Öncelikle bunlar üzerinde durmak istiyorum. İlki olan Adem kıssası, aşağıda kısaca değinildiği haliyle Tevrat'ta yer almaktadır.
Tekvin 3: 1-8 de olay şu şekildedir:
“Ve RAB Allahın yaptığı bütün kır hayvanlarının en hilekarı (temkinli, dikkatli, gözüaçık anlamında) olan yılandı. Ve kadına dedi. Gerçek, Allah, Bahçenin hiç bir ağacından yemiyeceksiniz dedi mi? Ve kadın yılana dedi: Bahçenin ağaçlarının meyvasından yiyebiliriz, fakat bahçenin ortasında olan ağacın meyvası hakkında Allah: Ondan yemeyin ve ona dokunmayın ki, ölmiyesiniz, dedi. Ve yılan kadına dedi: Katiyen ölmezsiniz; çünkü Allah bilir ki, ondan yediğiniz gün, o vakit gözleriniz açılacak ve iyiyi ve kötüyü bilerek Allah gibi olacaksınız. Ve kadın gördü ki, ağaç yemek için iyi ve gözlere hoş ve anlayışlı kılmak için arzu olunur bir ağaçtı; ve onun meyvasından aldı ve yedi ve kendisi ile beraber kocasına da verdi, o da yedi. İkisinin de gözleri açıldı ve kendilerinin çıplak olduklarını bildiler; ve incir yaprakları dikip kendilerine önlükler yaptılar. Ve günün serinliğinde bahçede gezmekte olan RAB Allahın sesini işittiler; ve adamla karısı RAB Allahın yüzünden bahçenin ağaçları arasına gizlendiler.”
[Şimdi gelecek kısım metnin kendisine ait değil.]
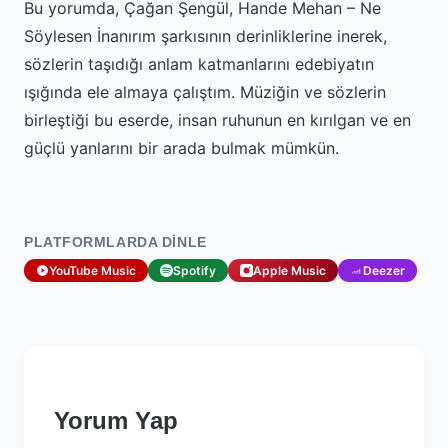
Bu yorumda, Çağan Şengül, Hande Mehan – Ne
Söylesen İnanırım şarkısının derinliklerine inerek,
sözlerin taşıdığı anlam katmanlarını edebiyatın
ışığında ele almaya çalıştım. Müziğin ve sözlerin
birleştiği bu eserde, insan ruhunun en kırılgan ve en
güçlü yanlarını bir arada bulmak mümkün.
PLATFORMLARDA DINLE
YouTube Music
Spotify
Apple Music
Deezer
Yorum Yap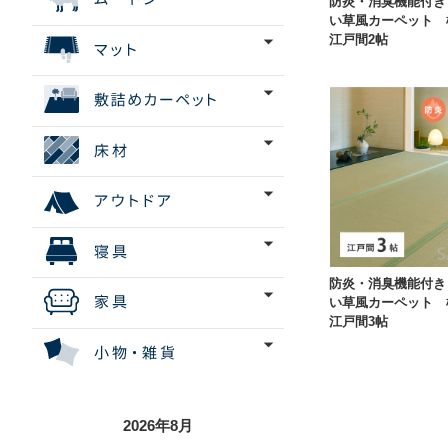
防炎・消臭機能付き
い草風カーペット
江戸間2帖
防炎・消臭機能付き
い草風カーペット
江戸間3帖
2026年8月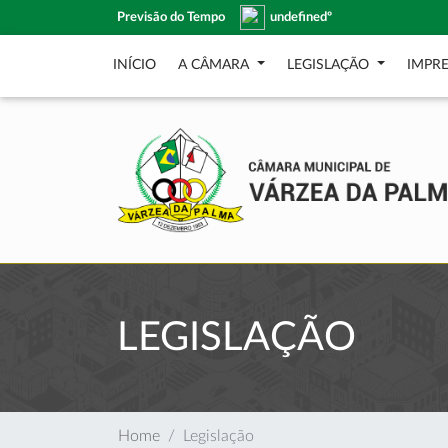
Previsão do Tempo
undefinedº
INÍCIO
A CÂMARA
LEGISLAÇÃO
IMPR
LEGISLAÇÃO
Home
Legislação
Burada gördüğümüz anlatım, şeytanın önce Havva(a.s.)’ ı aldattığı, Havva(a.s.) ın da kocasını bu meyveyi yemeye teşvik ettiği şeklindedir.
Kuran’da ise bu hikaye şöyle geçer(Araf 19-22);
"Ey Âdem! Sen ve eşin cennette kalın. Dilediğiniz yerden yiyin. Fakat şu ağaca yaklaşmayın. Yoksa zalimlerden olursunuz.Derken şeytan, kendilerinden gizlenmiş olan avret yerlerini onlara açmak için kendilerine vesvese verdi ve dedi ki: "Rabbiniz size bu ağacı ancak, melek olmayasınız, ya da (cennette) ebedi kalacaklardan olmayasınız diye yasakladı. "Şüphesiz ben size öğüt verenlerdenim" diye de onlara yemin etti. Bu sûretle onları kandırarak yasağa sürükledi. Ağaçtan tattıklarında kendilerine avret yerleri göründü. Derhal üzerlerini cennet yapraklarıyla örtmeye başladılar. Rableri onlara, "Ben size bu ağacı yasaklamadım mı? Şeytan size apaçık bir düşmandır, demedim mi?" diye seslendi.”
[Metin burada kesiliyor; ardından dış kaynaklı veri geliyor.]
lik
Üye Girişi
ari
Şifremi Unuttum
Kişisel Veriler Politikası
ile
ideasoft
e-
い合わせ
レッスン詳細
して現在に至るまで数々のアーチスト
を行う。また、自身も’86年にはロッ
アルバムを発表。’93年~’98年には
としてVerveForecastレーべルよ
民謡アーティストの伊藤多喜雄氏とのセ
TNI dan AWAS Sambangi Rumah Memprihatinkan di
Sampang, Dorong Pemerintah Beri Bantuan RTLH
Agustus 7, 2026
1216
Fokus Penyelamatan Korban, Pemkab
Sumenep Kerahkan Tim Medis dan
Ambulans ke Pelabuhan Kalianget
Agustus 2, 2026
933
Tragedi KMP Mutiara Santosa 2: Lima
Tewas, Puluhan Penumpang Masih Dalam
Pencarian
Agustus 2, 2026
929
Gördüğümüz gibi şeytanın kandırmak için sarfettiği sözler ikisini birden hedef almaktadır. Bu günah Adem ve Havva (a.s) ın ortak hatasıdır. Yoksa Tevratta geçtiği gibi şeytanın Hz.Havva' yı aldatıp sonra Hz.Adem'i onun vasıtasıyla yoldan çıkarması gibi bir durum söz konusu değildir. Olayın Tekvin kısmında böyle geçmesi tamamen erkek aklının vahyi olanı tahrif etmesidir.
Habil-Kabil mevzusuna gelince, bu konu ise Maide 27-30 ayetşeri arasında geçmektedir:
"(Ey Muhammed!) Onlara, Adem'in iki oglunun haberini gerçek olarak oku. Hani ikisi de birer kurban sunmuslardı da, birinden kabul edilmis, ötekinden kabul edilmemisti. Kurbanı kabul edilmeyen, "Andolsun seni mutlaka öldürecegim" demisti. Öteki, "Allah ancak kendisine karsı gelmekten sakınanlardan kabul eder" demisti."Andolsun! Sen beni öldürmek için elini bana uzatsan da ben seni öldürmek için sana elimi uzatacak degilim. Çünkü benâlemlerin Rabbi olan Allah'tan korkarım." "Ben istiyorum ki, sen benim günahımı da, kendi günahını da yüklenip cehennemliklerden olasın. İste bu zalimlerin cezasıdır." Derken nefsi onu kardesini öldürmeye itti de (nefsine uyarak) onu öldürdü ve böylece ziyan edenlerden oldu. "
Ayetlerden de görüldüğü gibi Kabil’in Habil’i öldürmesinin nedeni bir kadını paylaşamamak filan değil, sundukları kurbanla ilgilidir.
Birçok örneğini sıralayabileceğimiz, din anlayışlarındaki bu ve benzeri kirlenmelerin sayısız nedeni var tabii. Ben iki tanesi üzerinde durmak istiyorum:
Birincisi; bizlerin okumamak gibi önemli bir sorunu var. Okumak gibi bir alışkanlığa sahip olmamamız bizleri Kuran metninden uzak tutuyor. Halbuki mealinden düzenli Kuran okumaları (günde bir, iki günde bir) yapmak ya da Kuran dinlemek hayatımızın İlahi programa göre şekillenmesi açısından önemli bir sorumluluk.
Diğer tarafta ise hurafeler büyük bir engel olarak karşımıza çıkıyor. Kuran’ ın kağıttan müteşekkil sayfalarının kutsanması dolasıyla, abdest almadan Kuran’ a dokunmayı günah addetmek gibi. Ya da Kuranı anlaşılmaz bir kitap olarak görüp, insanın kendisini yetersiz olduğuna inandırması gibi. Hal böyle olunca da Kuran bize yaklaşmayıp uzaklaşıyor.
İkinci bir sorunda muharref anlayışların (İsrailiyat ve Hristiyanlık gibi) İslami hafızamız içerisine sızmasıdır. Bu anlayışlara ait birçok sapkın düşünce bir virüs gibi düşünce dünyamız üzerinde dolanıp durmaktadır. Tabii olarak da yukarıda örneğini verdiğimiz şekilde kıssaları okuyup anlamıza neden olan bir hava oluşmaktadır. Aslında problem yine, bizlerin vahyi bir kenara itip ondan uzaklaşmasıyla ilgilidir. Bilginin doğrusu ortada olmayınca, haliyle batıl gelip bu boşluğu doldurmaktadır.
Sonuç olarak şunu diyeceğim; biz en önce Kuran’ ın bilgisine sahip olmakla yükümlüyüz. Ki, Allah’ın kelamı kan gibi damarlarımızda dolaşıp bizleri mütekamil Müslümanlar kılsın.